Она сказала вроде бы между прочим, даже не подняв головы, но я почувствовал, что ей хотелось сказать что-то другое, и это меня насторожило. Отогревшись, мы прошли в горницу, где на полу сидел мой десятилетний брат Юра и из доски мастерил кинжал. Он был настолько увлечен своим занятием, что не заметил нас. Мы расставили шахматы, но донесся голос мачехи:
— Боря, иди сюда на минутку. — Пристально посмотрев на меня, она спросила: — Где ты пальто в клей выделал?
— В какой клей?
— Не знаю в какой, вот посмотри.
Я увидел на полах капли застывшего гуммиарабика. Пожав плечами и сделав удивленное лицо, я сказал неуверенно и смущенно:
— А-а-а! Вспомнил. У одного товарища кто-то разбил стекло в окне, а я помогал заклеивать, вот и запачкал. — Выдумка прозвучала не очень убедительно. Осмелев, я добавил: — Ничего страшного, вычищу, — и вернулся к Николаю, сосредоточенно смотревшему на шахматную доску.

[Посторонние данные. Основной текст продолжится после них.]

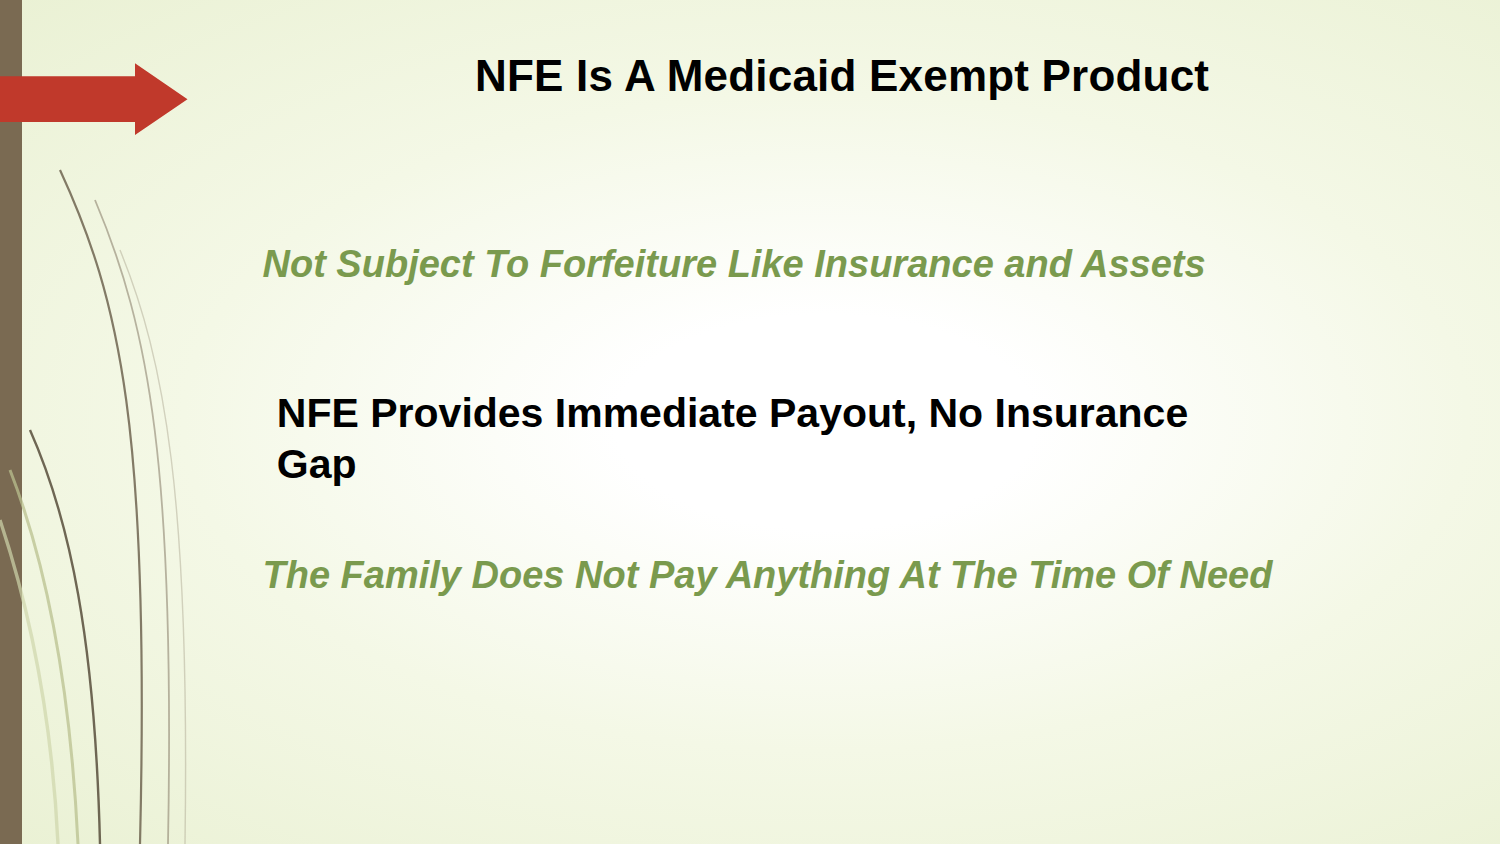NFE Is A Medicaid Exempt Product
Not Subject To Forfeiture Like Insurance and Assets
NFE Provides Immediate Payout, No Insurance Gap
The Family Does Not Pay Anything At The Time Of Need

— Что случилось? — спросил он.
— Когда расклеивали листовки, я выпачкал пальто в гуммиарабик. Он, проклятый, от холода стал густым, и, чтобы скорее выливался, я размахивал бутылкой.

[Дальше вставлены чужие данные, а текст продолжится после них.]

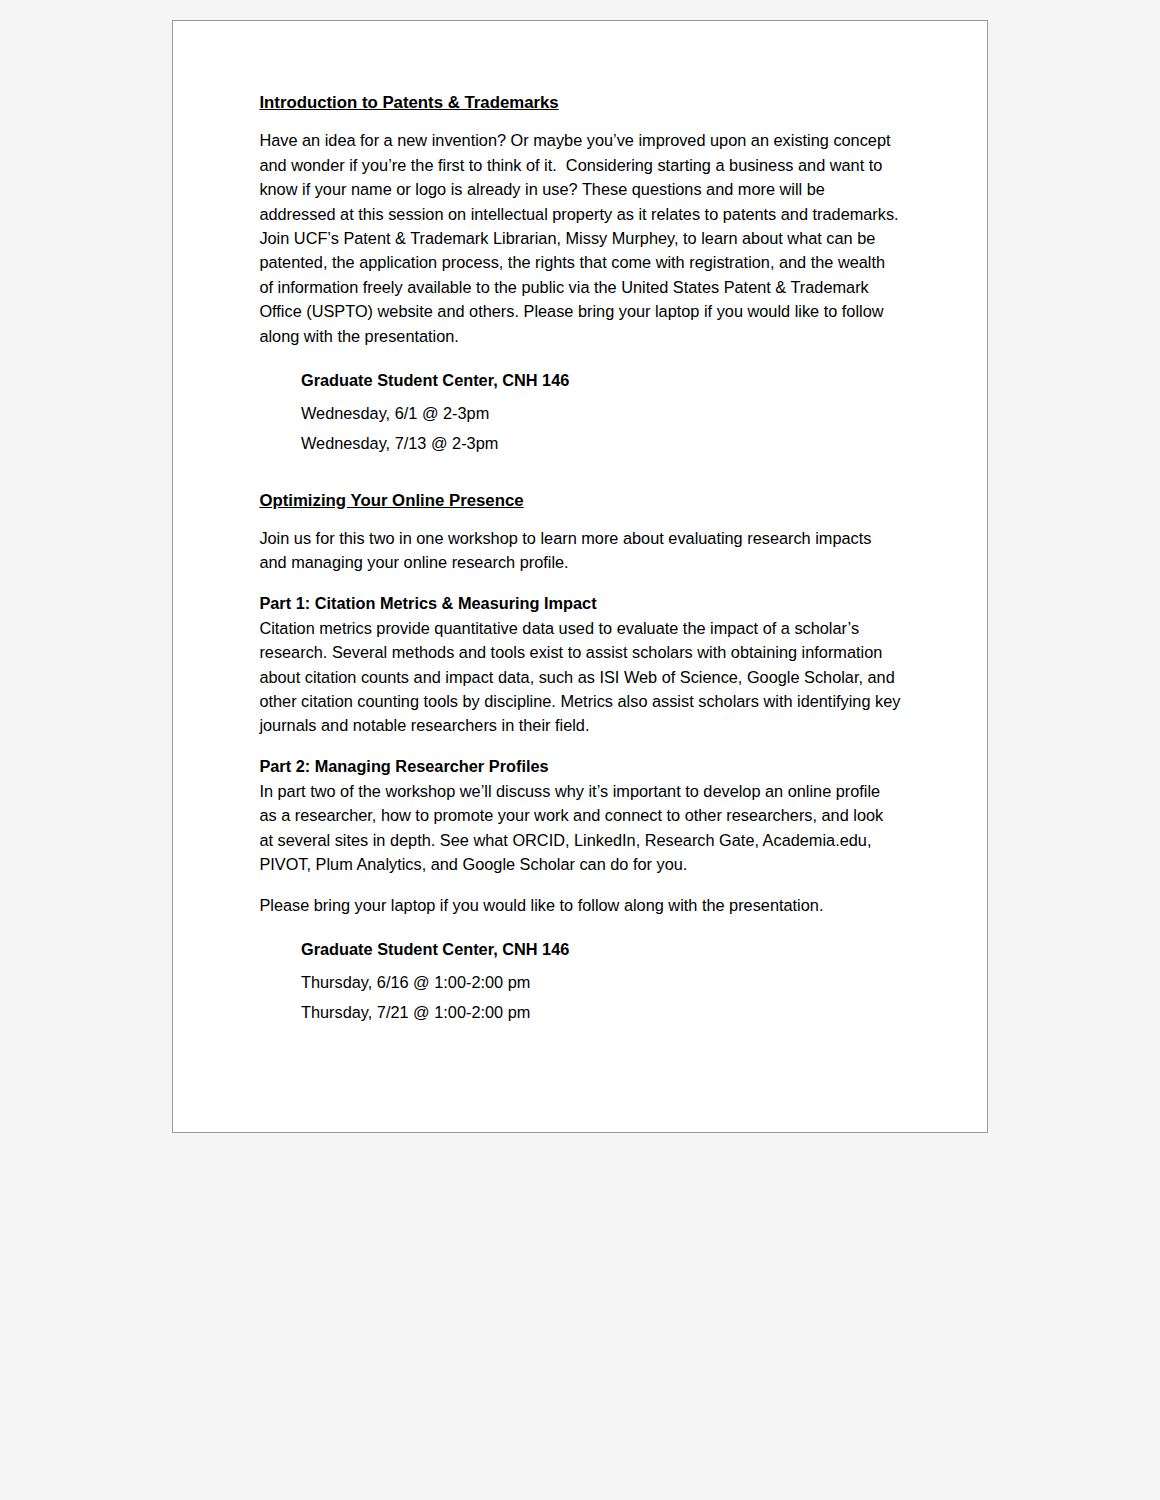Introduction to Patents & Trademarks
Have an idea for a new invention? Or maybe you’ve improved upon an existing concept and wonder if you’re the first to think of it. Considering starting a business and want to know if your name or logo is already in use? These questions and more will be addressed at this session on intellectual property as it relates to patents and trademarks. Join UCF’s Patent & Trademark Librarian, Missy Murphey, to learn about what can be patented, the application process, the rights that come with registration, and the wealth of information freely available to the public via the United States Patent & Trademark Office (USPTO) website and others. Please bring your laptop if you would like to follow along with the presentation.
Graduate Student Center, CNH 146
Wednesday, 6/1 @ 2-3pm
Wednesday, 7/13 @ 2-3pm
Optimizing Your Online Presence
Join us for this two in one workshop to learn more about evaluating research impacts and managing your online research profile.
Part 1: Citation Metrics & Measuring Impact
Citation metrics provide quantitative data used to evaluate the impact of a scholar’s research. Several methods and tools exist to assist scholars with obtaining information about citation counts and impact data, such as ISI Web of Science, Google Scholar, and other citation counting tools by discipline. Metrics also assist scholars with identifying key journals and notable researchers in their field.
Part 2: Managing Researcher Profiles
In part two of the workshop we’ll discuss why it’s important to develop an online profile as a researcher, how to promote your work and connect to other researchers, and look at several sites in depth. See what ORCID, LinkedIn, Research Gate, Academia.edu, PIVOT, Plum Analytics, and Google Scholar can do for you.
Please bring your laptop if you would like to follow along with the presentation.
Graduate Student Center, CNH 146
Thursday, 6/16 @ 1:00-2:00 pm
Thursday, 7/21 @ 1:00-2:00 pm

Настроение испортилось. Сделав несколько ходов, я отошел к окну. Николай стал рядом, обняв меня за плечи.
На улице неистовствовал ветер, наметал сугробы, злобно завывал. Я съежился, а Николай тихо промолвил:
— Представляешь, каково теперь красноармейцам, в окопах, где-нибудь в степи. Страшно подумать, — и, немного помолчав, добавил: — Из Москвы передают, что люди из тыла шлют на фронт теплые вещи. Бойцы пишут им, что становится теплее не только от этих вещей, но и от их любви и заботы. Немцы еще почувствуют силу нашего народа.
Он умолк. Мы долго смотрели в окно, думая о трудностях и лишениях, принесенных войной, о резкой перемене в нашей жизни. Вдруг Николай сказал решительно и строго:
— Завтра приходи ко мне с проволокой. Вместе пойдем к Анатолию, у него хорошие тиски, на них будем гнуть и острить клинья.
…Высокими столбами стоял над крышами дым, хлестки скрипучего снега до слез резали глаза. Воздух был густым, ощутимо весомым, но дышалось легко.
Николай поджидал меня около своего дома, и мы сразу же направились к Анатолию.
Командир деревянной лопатой разгребал сугроб входа во двор. Румянец играл на его лице. Закончив расчищать дорожку, Анатолий кивком пригласил нас в дом. Мы отказались, сообщив о цели прихода.
— Тогда не будем терять времени. Сейчас открою сарай и занимайтесь, но сильно не гремите.
Николай с присущей ему деловитостью сразу же взялся за работу. Я должен был выравнивать нарубленные куски проволоки. Держа левой рукой один конец, я правой сильно ударил молотком по другому. Стержень выскочил из рук и описал замысловатую дугу, едва не угодив мне в лицо. Николай косо глянул на меня. Я, не умеряя пыла, продолжал ровнять стержни. Промахнувшись, попал молотком по руке. Вскрикнул и, обсасывая ушибленный палец, запрыгал от боли.